▸ **SHORT EXERCISE**: Please sum up the passage about Fred's visits to the vet in two sentences.

▸ **PAGE**:
The veterinarian who set aside Fred for us and suggested we take a look at her is a nice enough fellow. He even stopped us in the parking lot of his office the day we adopted her, stroked her little head, and gravely informed us, “She’s a good one.”
In our subsequent visits to his office for Fred’s booster shots, however, we’ve been getting his assistant, a pinched-faced middle-aged woman I don’t particularly care for. Every visit starts out with a false note when she looks at the little kitten trying to scramble away from her and says, in the voice that sounds like a creaky old millstone grinding gravel into dust, “Frederica!”
“It’s just Fred,” The Mont will correct.
“Let’s see how you’re doing, Frederica,” she’ll say, ignoring him. Then the interrogation will begin.
I don’t have a problem with the vet asking questions about the cat’s health and behavior. That’s their job. What I don’t like, with this particular woman, is the accompany tone that somehow manages to imply abuse and mistreatment with every syllable, accompanied by the insinuation that the moment she slips out of the room, she’ll be calling the SPCA anonymous tip line to have Fred taken to a shelter. “Does she groom herself?”

▸ **RECORDS SUPPLIED**:

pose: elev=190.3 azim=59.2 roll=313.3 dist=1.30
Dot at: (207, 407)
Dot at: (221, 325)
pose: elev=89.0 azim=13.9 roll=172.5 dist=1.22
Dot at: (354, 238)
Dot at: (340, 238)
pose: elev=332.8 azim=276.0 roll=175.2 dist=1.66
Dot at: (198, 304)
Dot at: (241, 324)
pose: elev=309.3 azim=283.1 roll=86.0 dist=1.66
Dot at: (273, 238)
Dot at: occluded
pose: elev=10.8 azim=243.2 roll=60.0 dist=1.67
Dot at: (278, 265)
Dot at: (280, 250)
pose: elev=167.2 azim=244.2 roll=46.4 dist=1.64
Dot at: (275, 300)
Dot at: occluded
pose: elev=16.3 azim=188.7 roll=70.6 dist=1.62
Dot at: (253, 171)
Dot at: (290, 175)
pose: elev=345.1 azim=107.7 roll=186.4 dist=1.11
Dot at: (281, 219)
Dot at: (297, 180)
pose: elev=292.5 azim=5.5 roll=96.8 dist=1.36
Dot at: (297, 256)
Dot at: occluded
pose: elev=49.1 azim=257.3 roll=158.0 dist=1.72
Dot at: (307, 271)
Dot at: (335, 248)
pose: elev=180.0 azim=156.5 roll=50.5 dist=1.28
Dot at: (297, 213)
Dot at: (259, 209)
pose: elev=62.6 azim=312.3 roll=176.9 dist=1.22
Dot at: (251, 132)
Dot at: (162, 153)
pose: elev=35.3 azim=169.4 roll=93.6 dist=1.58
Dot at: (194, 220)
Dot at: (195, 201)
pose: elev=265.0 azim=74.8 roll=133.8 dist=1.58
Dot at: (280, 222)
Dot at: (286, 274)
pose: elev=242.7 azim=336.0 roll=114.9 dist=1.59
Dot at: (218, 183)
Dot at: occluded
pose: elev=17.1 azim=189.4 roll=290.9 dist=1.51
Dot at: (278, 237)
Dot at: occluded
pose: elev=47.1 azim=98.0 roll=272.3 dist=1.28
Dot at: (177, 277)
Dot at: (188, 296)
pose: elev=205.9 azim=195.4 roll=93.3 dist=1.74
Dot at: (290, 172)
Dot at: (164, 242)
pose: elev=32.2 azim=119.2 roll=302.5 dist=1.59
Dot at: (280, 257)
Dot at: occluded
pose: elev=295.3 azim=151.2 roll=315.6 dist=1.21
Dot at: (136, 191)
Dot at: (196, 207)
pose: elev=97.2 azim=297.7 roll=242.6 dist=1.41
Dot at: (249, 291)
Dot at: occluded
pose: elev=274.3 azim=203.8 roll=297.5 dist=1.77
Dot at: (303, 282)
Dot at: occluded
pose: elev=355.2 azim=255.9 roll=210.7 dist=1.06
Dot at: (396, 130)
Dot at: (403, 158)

▸ **EXERCISE ANSWER**: The veterinarian who suggested adopting Fred is a pleasant man who even called the kitten "a good one," but her later visits for booster shots have been with his assistant, a woman the narrator dislikes, who calls her "Frederica" and ignores The Mont's correction. The narrator accepts that asking about the cat's health and behavior is part of the job but objects to this woman's tone, which seems to imply abuse and mistreatment with every syllable.